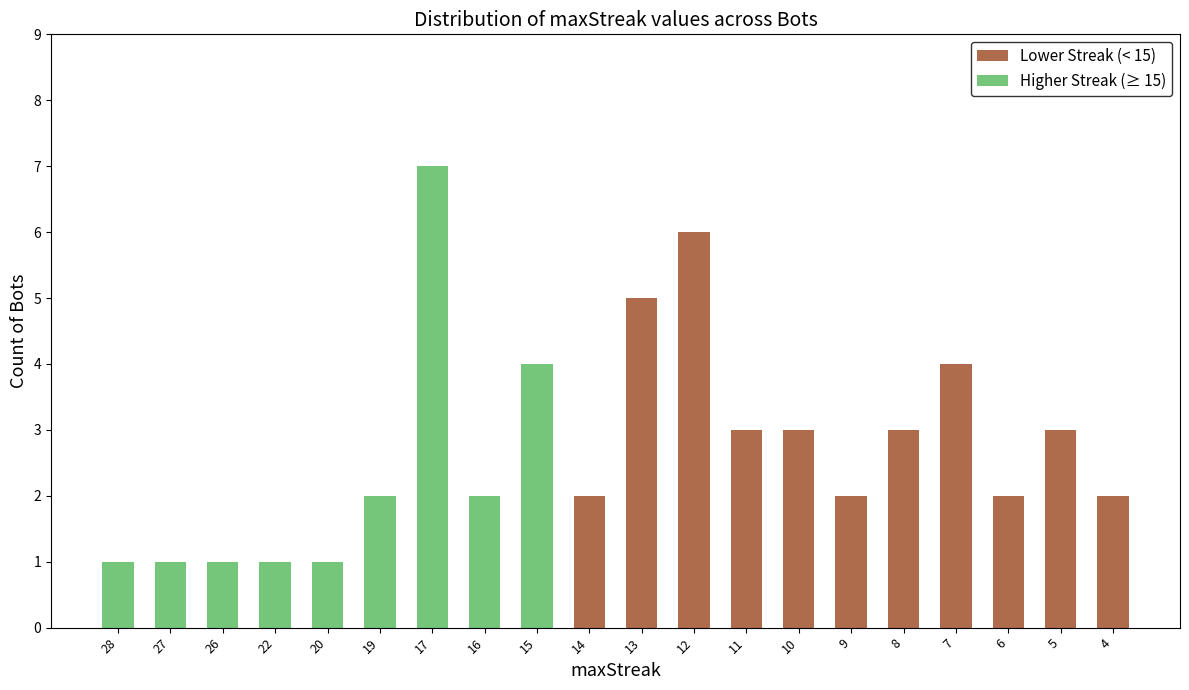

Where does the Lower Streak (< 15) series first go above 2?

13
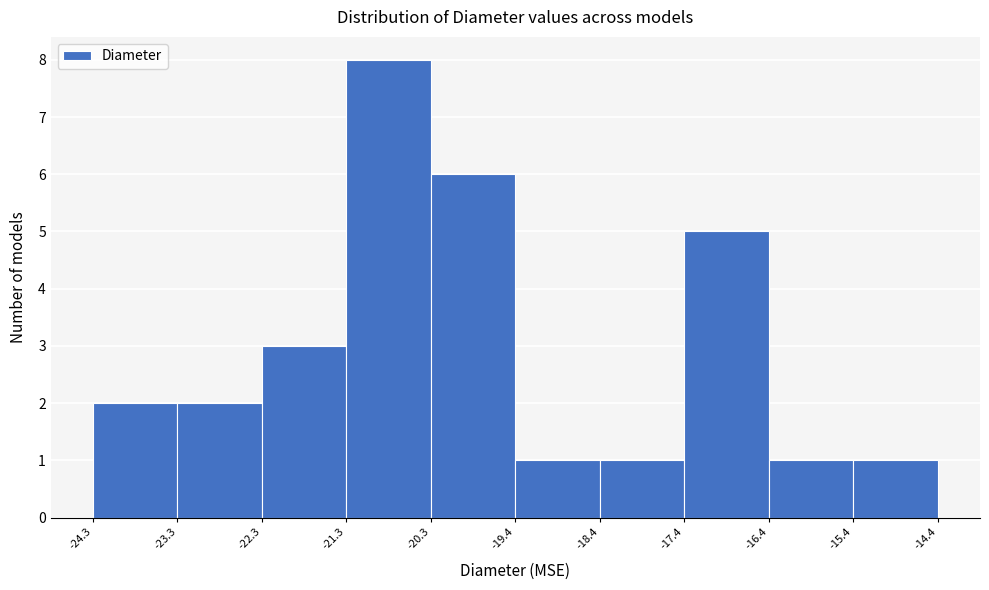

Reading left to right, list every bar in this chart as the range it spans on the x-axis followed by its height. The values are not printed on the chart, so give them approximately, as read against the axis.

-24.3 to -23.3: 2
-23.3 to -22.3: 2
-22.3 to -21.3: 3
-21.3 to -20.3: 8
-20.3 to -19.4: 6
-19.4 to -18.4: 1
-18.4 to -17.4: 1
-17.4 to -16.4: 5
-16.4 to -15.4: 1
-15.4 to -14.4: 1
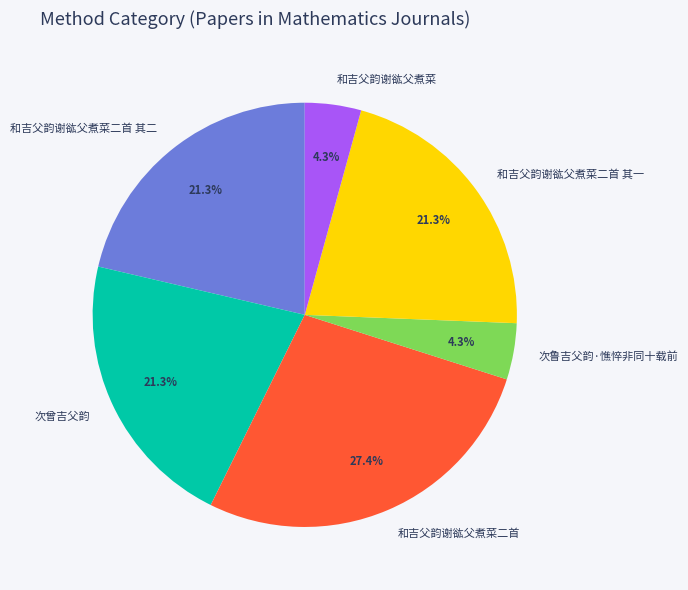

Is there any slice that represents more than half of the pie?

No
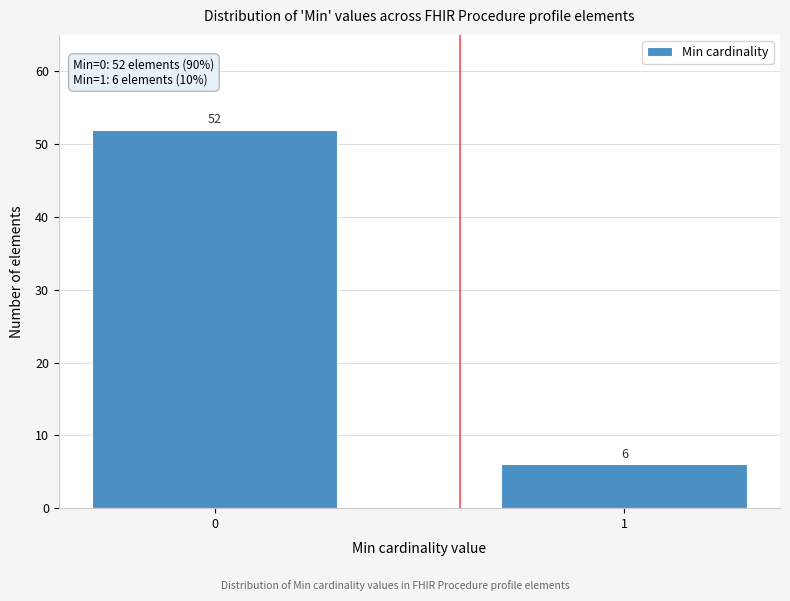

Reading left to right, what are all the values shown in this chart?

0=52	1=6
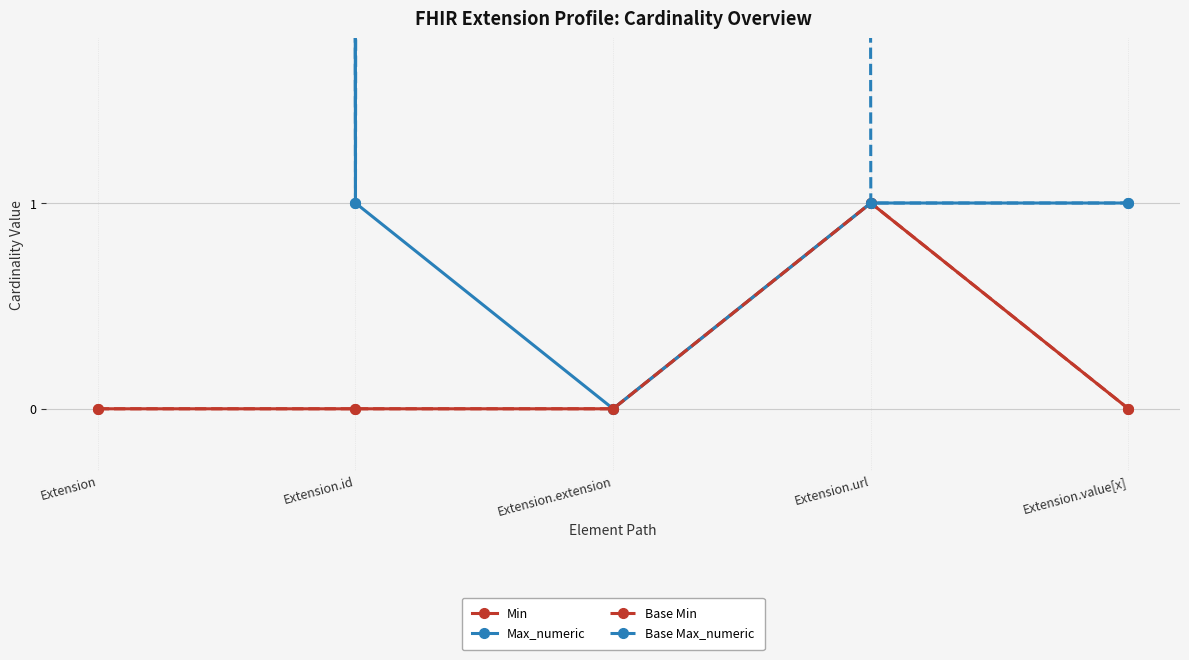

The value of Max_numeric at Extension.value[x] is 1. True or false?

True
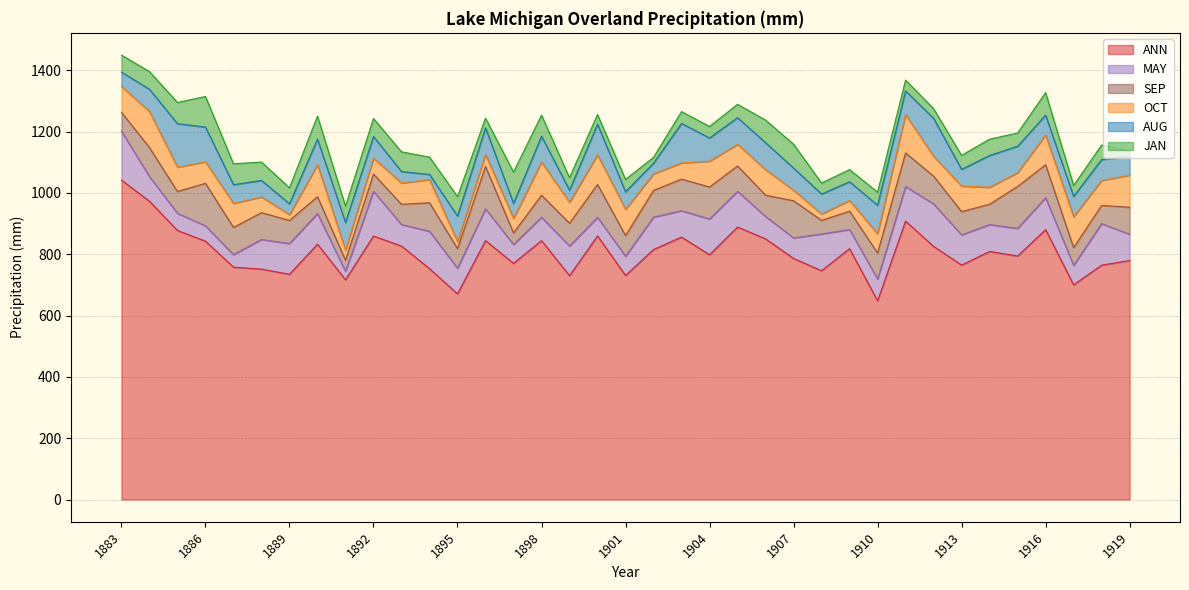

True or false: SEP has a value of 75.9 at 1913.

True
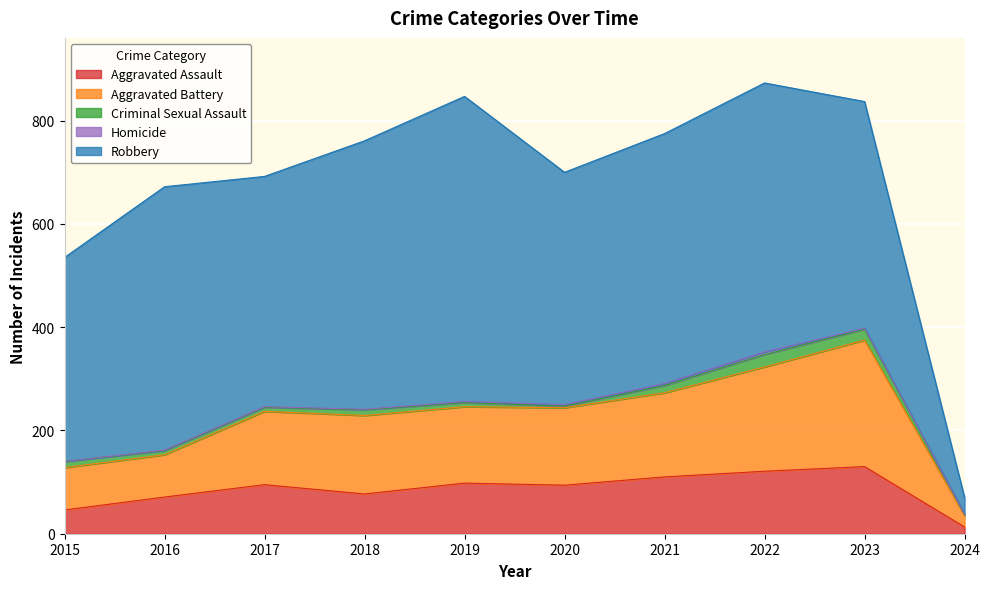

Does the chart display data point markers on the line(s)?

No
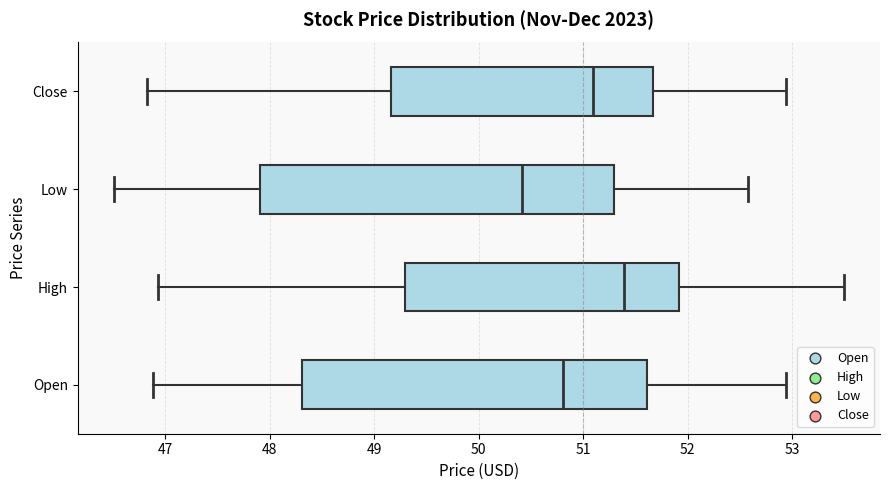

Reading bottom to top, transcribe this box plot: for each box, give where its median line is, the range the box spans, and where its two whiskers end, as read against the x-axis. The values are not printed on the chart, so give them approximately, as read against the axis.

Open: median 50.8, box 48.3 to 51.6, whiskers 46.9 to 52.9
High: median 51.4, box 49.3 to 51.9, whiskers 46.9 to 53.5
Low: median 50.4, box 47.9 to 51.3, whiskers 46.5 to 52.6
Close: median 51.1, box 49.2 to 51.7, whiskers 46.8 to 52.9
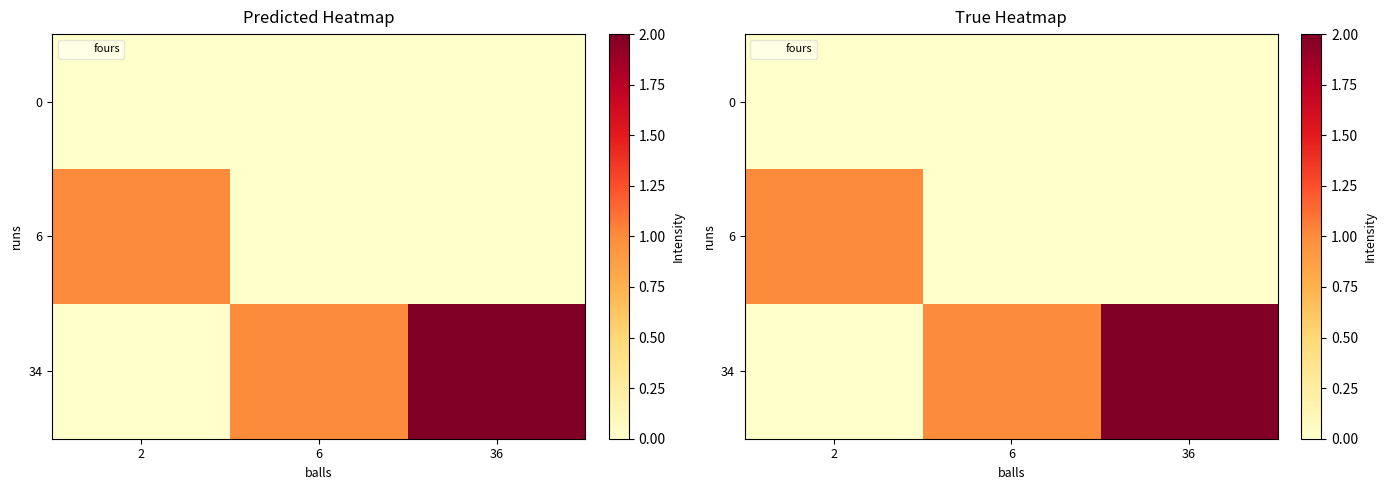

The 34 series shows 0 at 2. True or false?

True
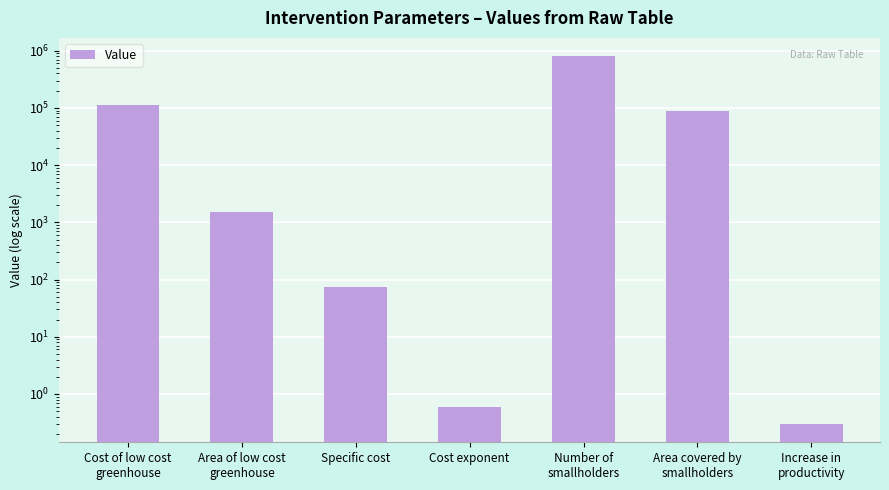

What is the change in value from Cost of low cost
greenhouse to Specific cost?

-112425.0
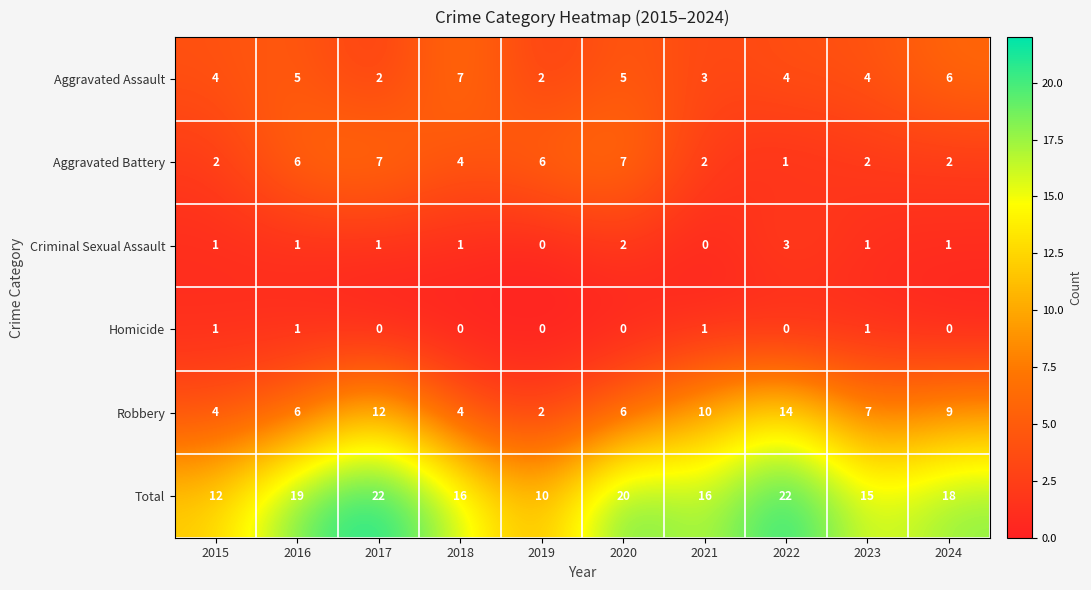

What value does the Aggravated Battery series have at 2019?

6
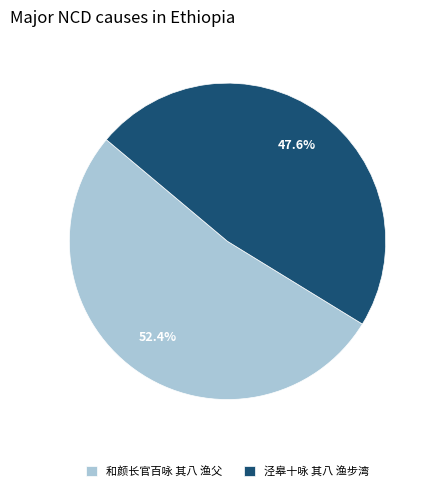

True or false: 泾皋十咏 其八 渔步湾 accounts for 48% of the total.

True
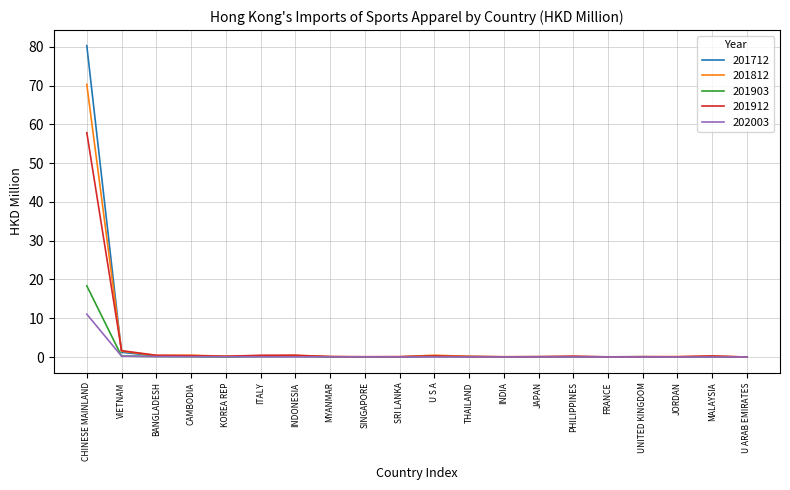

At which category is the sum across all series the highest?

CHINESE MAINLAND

--

YOUR OBJECTIVE - Rewrite every item above, leaving out the pictures, and substitute "graph" for each occurrence of "chart". Change nothing else.

FINISHED TASK -
Where does the Lower Streak (< 15) series first go above 2?

13

Reading left to right, list every bar in this graph as the range it spans on the x-axis followed by its height. The values are not printed on the graph, so give them approximately, as read against the axis.

-24.3 to -23.3: 2
-23.3 to -22.3: 2
-22.3 to -21.3: 3
-21.3 to -20.3: 8
-20.3 to -19.4: 6
-19.4 to -18.4: 1
-18.4 to -17.4: 1
-17.4 to -16.4: 5
-16.4 to -15.4: 1
-15.4 to -14.4: 1

Is there any slice that represents more than half of the pie?

No

Reading left to right, what are all the values shown in this graph?

0=52	1=6

The value of Max_numeric at Extension.value[x] is 1. True or false?

True

True or false: SEP has a value of 75.9 at 1913.

True

Does the graph display data point markers on the line(s)?

No

Reading bottom to top, transcribe this box plot: for each box, give where its median line is, the range the box spans, and where its two whiskers end, as read against the x-axis. The values are not printed on the graph, so give them approximately, as read against the axis.

Open: median 50.8, box 48.3 to 51.6, whiskers 46.9 to 52.9
High: median 51.4, box 49.3 to 51.9, whiskers 46.9 to 53.5
Low: median 50.4, box 47.9 to 51.3, whiskers 46.5 to 52.6
Close: median 51.1, box 49.2 to 51.7, whiskers 46.8 to 52.9

The 34 series shows 0 at 2. True or false?

True

What is the change in value from Cost of low cost
greenhouse to Specific cost?

-112425.0

What value does the Aggravated Battery series have at 2019?

6

True or false: 泾皋十咏 其八 渔步湾 accounts for 48% of the total.

True

At which category is the sum across all series the highest?

CHINESE MAINLAND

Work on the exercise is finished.